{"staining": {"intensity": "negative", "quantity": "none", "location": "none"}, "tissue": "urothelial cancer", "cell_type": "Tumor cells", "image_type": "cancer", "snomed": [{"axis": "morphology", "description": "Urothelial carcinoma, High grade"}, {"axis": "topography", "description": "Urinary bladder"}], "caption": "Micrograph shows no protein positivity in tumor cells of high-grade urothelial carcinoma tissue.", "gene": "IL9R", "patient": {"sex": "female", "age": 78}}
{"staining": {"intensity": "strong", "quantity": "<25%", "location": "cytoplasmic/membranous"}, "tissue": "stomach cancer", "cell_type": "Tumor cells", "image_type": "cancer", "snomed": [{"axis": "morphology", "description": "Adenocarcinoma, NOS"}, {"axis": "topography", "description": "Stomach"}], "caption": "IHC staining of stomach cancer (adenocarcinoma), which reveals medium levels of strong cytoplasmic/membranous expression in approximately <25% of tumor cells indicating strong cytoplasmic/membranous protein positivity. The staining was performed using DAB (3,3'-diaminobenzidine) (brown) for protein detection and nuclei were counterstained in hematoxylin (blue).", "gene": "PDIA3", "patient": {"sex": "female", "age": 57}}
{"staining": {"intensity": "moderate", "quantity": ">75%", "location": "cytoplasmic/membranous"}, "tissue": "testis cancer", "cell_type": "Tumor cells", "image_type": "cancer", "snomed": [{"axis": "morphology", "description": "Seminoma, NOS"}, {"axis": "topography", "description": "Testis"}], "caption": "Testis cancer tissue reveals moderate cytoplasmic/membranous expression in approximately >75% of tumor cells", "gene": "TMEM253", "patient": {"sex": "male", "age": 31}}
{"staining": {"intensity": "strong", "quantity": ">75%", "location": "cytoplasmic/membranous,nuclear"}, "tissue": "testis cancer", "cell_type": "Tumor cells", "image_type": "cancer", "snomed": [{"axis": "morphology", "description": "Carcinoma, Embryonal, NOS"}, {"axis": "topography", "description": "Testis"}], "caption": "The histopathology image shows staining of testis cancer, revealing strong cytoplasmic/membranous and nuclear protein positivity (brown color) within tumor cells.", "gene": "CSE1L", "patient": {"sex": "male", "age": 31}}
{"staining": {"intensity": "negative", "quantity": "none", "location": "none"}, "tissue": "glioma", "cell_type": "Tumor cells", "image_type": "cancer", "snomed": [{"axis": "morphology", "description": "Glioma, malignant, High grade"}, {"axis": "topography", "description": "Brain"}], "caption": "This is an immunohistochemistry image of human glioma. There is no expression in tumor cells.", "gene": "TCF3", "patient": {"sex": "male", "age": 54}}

━━━━━━━━━━

Exercise instructions: Scan the listing above for the word "negative" and show each line where it is found.

Result of the task:
{"staining": {"intensity": "negative", "quantity": "none", "location": "none"}, "tissue": "urothelial cancer", "cell_type": "Tumor cells", "image_type": "cancer", "snomed": [{"axis": "morphology", "description": "Urothelial carcinoma, High grade"}, {"axis": "topography", "description": "Urinary bladder"}], "caption": "Micrograph shows no protein positivity in tumor cells of high-grade urothelial carcinoma tissue.", "gene": "IL9R", "patient": {"sex": "female", "age": 78}}
{"staining": {"intensity": "negative", "quantity": "none", "location": "none"}, "tissue": "glioma", "cell_type": "Tumor cells", "image_type": "cancer", "snomed": [{"axis": "morphology", "description": "Glioma, malignant, High grade"}, {"axis": "topography", "description": "Brain"}], "caption": "This is an immunohistochemistry image of human glioma. There is no expression in tumor cells.", "gene": "TCF3", "patient": {"sex": "male", "age": 54}}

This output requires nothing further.